Taiwan Typhoon and Flood Research Institute
- Founder: Government of Taiwan
- Established: 2011
- Owner: Ministry of Science and Technology (Taiwan)
- Location: Taichung, Taiwan
- Dissolved: 2018

= Taiwan Typhoon and Flood Research Institute =

Institute in the city of Taichung, Taiwan

The Taiwan Typhoon and Flood Research Institute (TTFRI) was a research institute which is part of the National Applied Research Laboratories of Taiwan. It was merged into the National Science and Technology Center for Disaster Reduction in 2018.

==History==
The Taiwan Typhoon and Flood Research Institute was inaugurated in 2011 in the city of Taichung. Lee Cheng-shang was the inaugural Director.

TTFRI is a coordinator of research into quantitative precipitation forecasting.

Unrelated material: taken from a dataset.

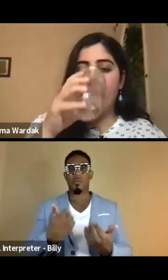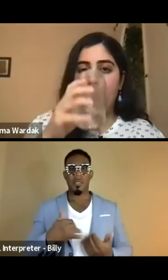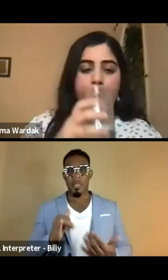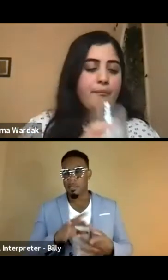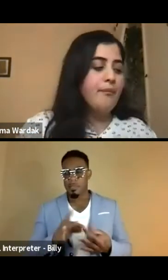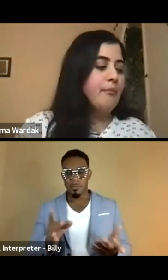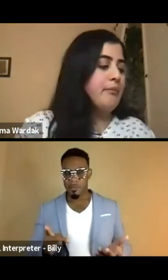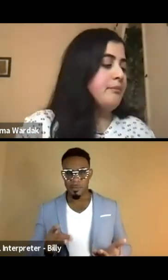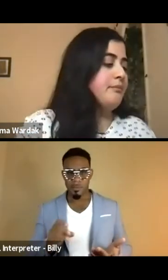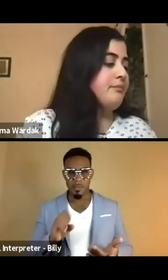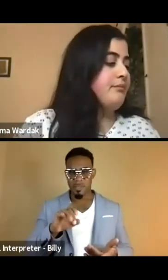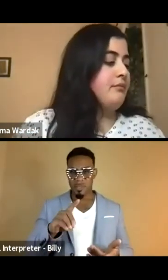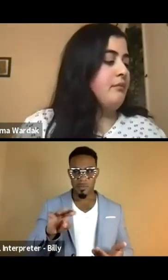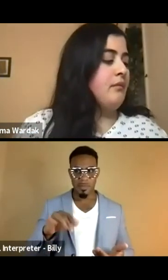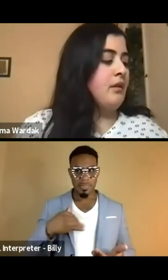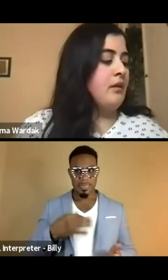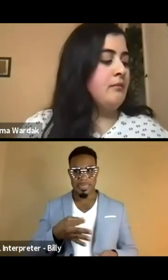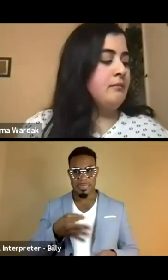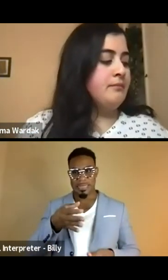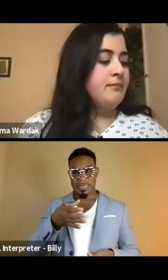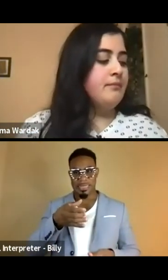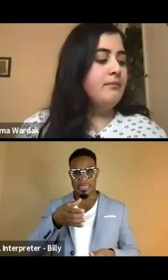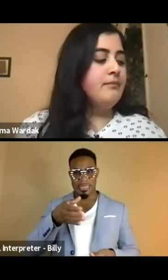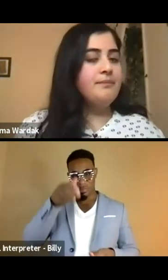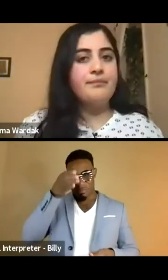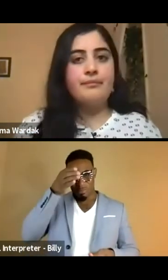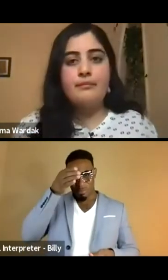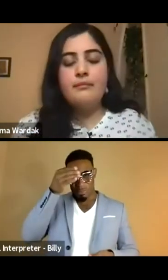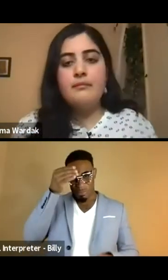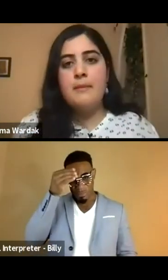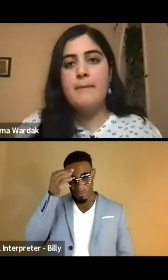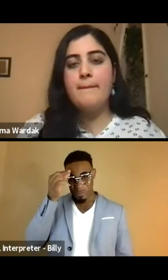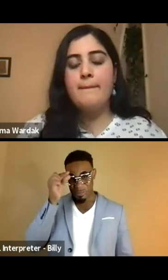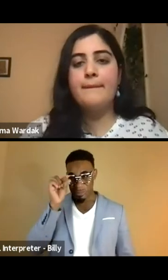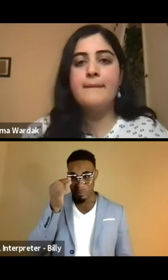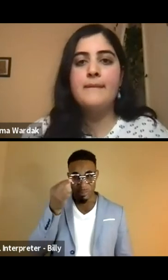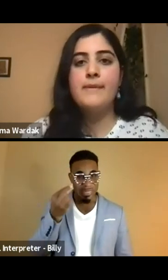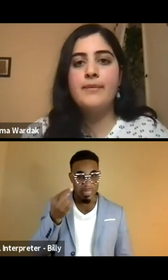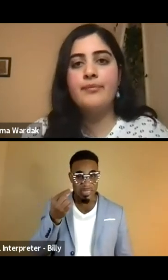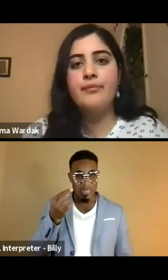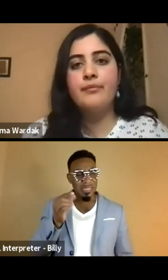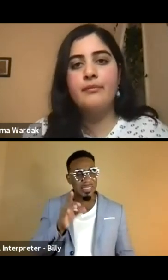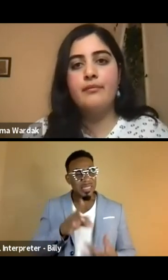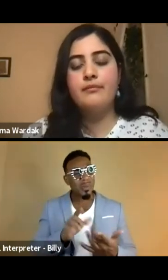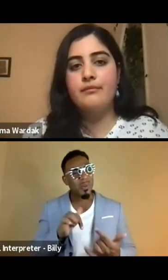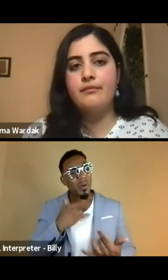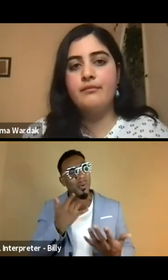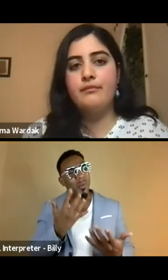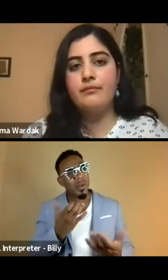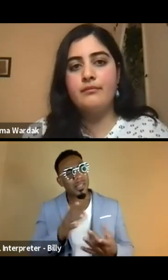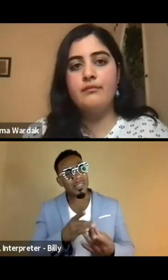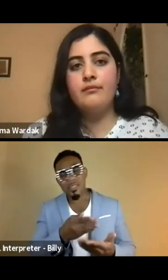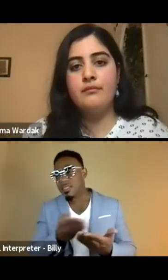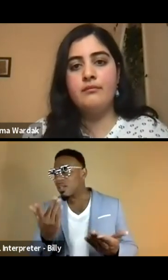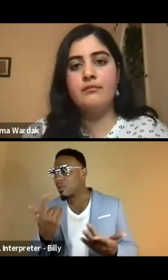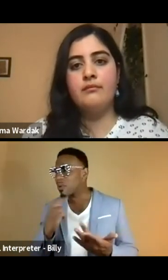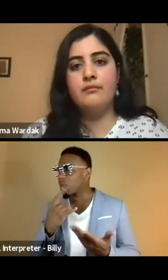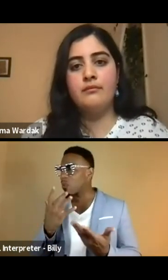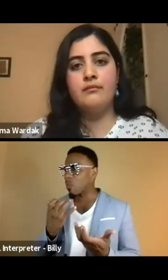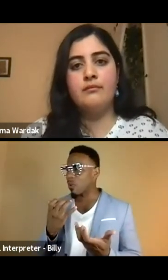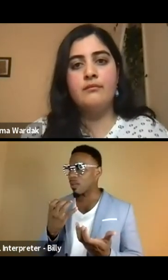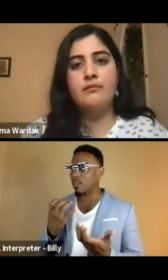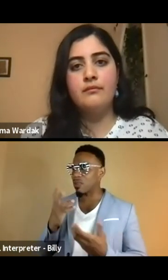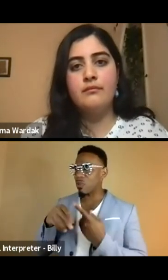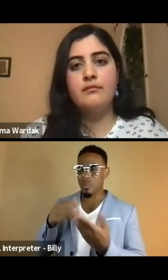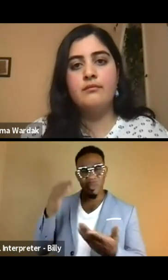said, you know, social media is not my strength to put this messaging together. What is it we want to say? What is it that we want the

TTFRI has worked with the Central Weather Bureau to develop a radar assimilation system which has increased the accuracy of the six hour rainfall forecast by twenty percent.

In 2018 TTFRI began a project to improve the flood management of Cayo District in Belize in partnership with the Belizean Government which is one of Taiwan's few remaining official diplomatic allies.

==Equipment==
In 2015 TTFRI acquired a set of UAVs from Australia for use their typhoon research program. Early attempts to acquire UAVs in 2005 were scrapped due to stricter air traffic controls imposed as a result of global terrorism.